Un viaggio nell’identità
Non è bene bere prima che un uomo beva.
Non è bene fumare.
Non è bene imbracciare un fucile.
Non è bene parlare prima che un uomo parli né andare da sola nei boschi senza un uomo.
Non è bene scegliere il marito.
Non è bene svolgere i lavori degli uomini.
Non è bene guardare un uomo pensando che non abbia ragione.
Non è bene scegliere prima che un uomo scelga.
Sono queste le parole, anzi i diktat, presenti nel kanun, il più importante codice consuetudinario albanese e che, da almeno duecento anni, regola la vita sociale nelle zone più arretrate dell’Albania, in particolare quella settentrionale. Vergine giurata, opera prima di Laura Bispuri, ispirato all’omonimo romanzo di Elvira Dones (edito da Feltrinelli, 2007), ci fa addentrare in un mondo che confina con noi, ma che ci appare anni luce lontano e la stessa costruzione frammentaria della storia ha sullo spettatore un effetto straniante. Soprattutto nella prima parte della pellicola, infatti, si è quasi disorientati, in bilico tra un presente e un passato avvolti quasi da una nube, da quel non detto che pian piano si chiarirà (e mai del tutto). La nostra protagonista la conosciamo come Mark (un’Alba Rohrwacher molto credibile), ma il suo vero nome è Hana: questa non è la storia di un gender, di un’operazione da donna a uomo, ma è la negazione dell’identità di donna per essere accettata e poter essere alla pari – come diritti – dell’uomo in una cultura arcaica.
Quella sensazione iniziale che si avverte immaginiamo che sia ben voluta, è come se la regista, con gli ambientali o le scene legate alle abitudini di quelle zone, ci voglia far localizzare subito sia nel territorio che in quella cultura, per poi delicatamente farci entrare nella vita di Hana che diviene Mark. Il pubblico vive parallelamente alla donna la confusione che, nel presente, la sta interrogando, andando a minare quelle “certezze” dovute all’educazione e, anche, a una forma di gratitudine (ma non vogliamo svelarvi altro). Il viaggio fisico verso l’Italia, dove ritrova un rapporto fondamentale, quasi più forte del cosiddetto legame di sangue, s’interseca con quello a ritroso dando vita a uno strano corto circuito di formazione.
Colei che sceglie di diventare vergine giurata (in originale “burnesha”) sfrutta il diritto di proclamarsi uomo, ciò significa che la condizione imprescindibile è la totale astensione dalla vita sessuale, veste i panni da uomo, si comporta tale ed è solo così che può arrivare dove la donna in quella società, è esclusa.
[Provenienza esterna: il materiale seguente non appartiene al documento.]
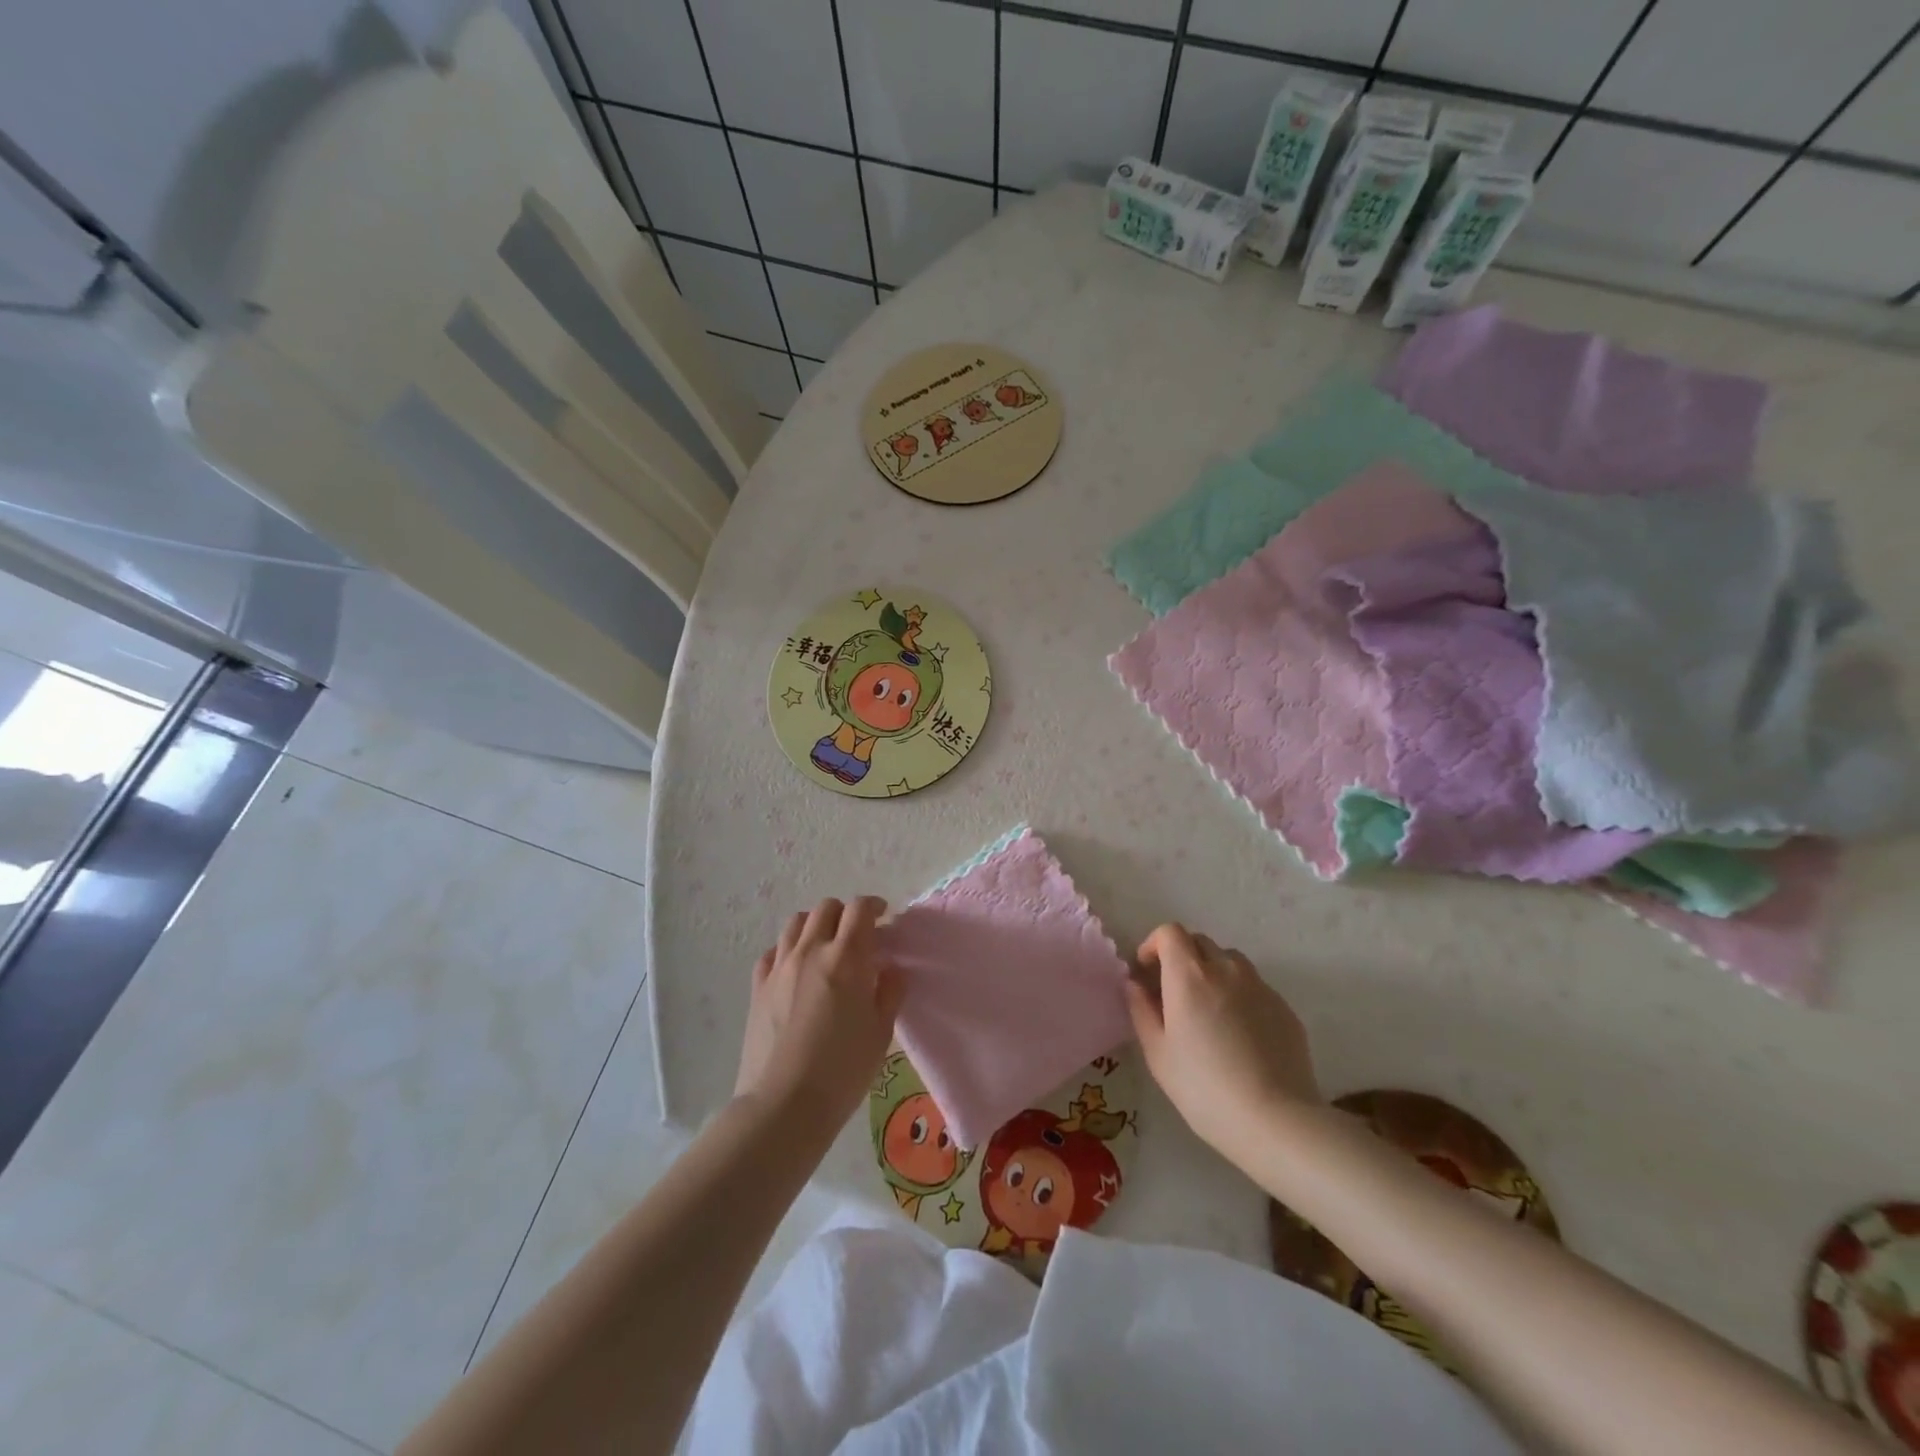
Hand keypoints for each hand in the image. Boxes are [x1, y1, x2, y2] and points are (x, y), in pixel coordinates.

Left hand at [734, 897, 902, 1138]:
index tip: (883, 916)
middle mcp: (810, 951)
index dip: (873, 906)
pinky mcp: (757, 986)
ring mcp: (779, 967)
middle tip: (857, 935)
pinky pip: (773, 951)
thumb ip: (889, 992)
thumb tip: (891, 969)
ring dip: (815, 925)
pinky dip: (788, 949)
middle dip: (845, 913)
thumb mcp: (880, 1032)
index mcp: (846, 958)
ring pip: (796, 923)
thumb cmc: (842, 1071)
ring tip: (825, 946)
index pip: (859, 909)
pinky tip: (796, 969)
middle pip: (826, 908)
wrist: (783, 1105)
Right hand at [1127, 924, 1322, 1161]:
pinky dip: (1239, 995)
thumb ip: (1142, 1010)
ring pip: (1230, 961)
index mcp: (1189, 975)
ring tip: (1209, 1010)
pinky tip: (1239, 1034)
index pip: (1170, 932)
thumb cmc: (1204, 1088)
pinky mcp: (1284, 1007)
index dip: (1155, 944)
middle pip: (1200, 942)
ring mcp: (1259, 986)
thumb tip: (1135, 984)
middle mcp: (1226, 969)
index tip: (1148, 971)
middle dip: (1182, 957)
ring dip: (1213, 972)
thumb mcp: (1158, 1054)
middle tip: (1174, 992)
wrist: (1276, 1120)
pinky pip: (1254, 987)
Ma è davvero una scelta? È questa una delle domande che Vergine giurata ci pone: quanto questa decisione è voluta o sottilmente indotta? Con il salto nell’infanzia e nell’adolescenza di Hana emerge un particolare rapporto in quella che diventa la sua famiglia, ma anche di queste dinamiche non vogliamo parlarvi molto, perché è proprio attraverso alcune scene ad esse legate che si può sfiorare la sua anima, percepire quello che le sia balenato anni prima e cosa stia provando nell’oggi. Si sente come dietro la macchina da presa ci sia una donna che con tatto e, al contempo, rigore mette in quadro anche le fisicità (dalle location ai dettagli del corpo) con uno stile documentaristico e di un obiettivo che “sta addosso” senza offuscare – particolarmente suggestive sono le sequenze in acqua e quelle in cui cui Hana fa i conti con il suo corpo.
Dopo esser stato presentato in concorso all’ultima Berlinale, il lungometraggio di esordio della regista romana arriva nelle nostre sale il 19 marzo e siamo sicuri che offrirà degli spunti che potranno far incuriosire chi lo andrà a vedere, stimolando davvero quell’idea di vedere “l’erba del vicino” ancora troppo conosciuta; per poi riflettere, a livello più universale, sull’identità – intesa come genere, ma anche come cultura e società – e sulla libertà.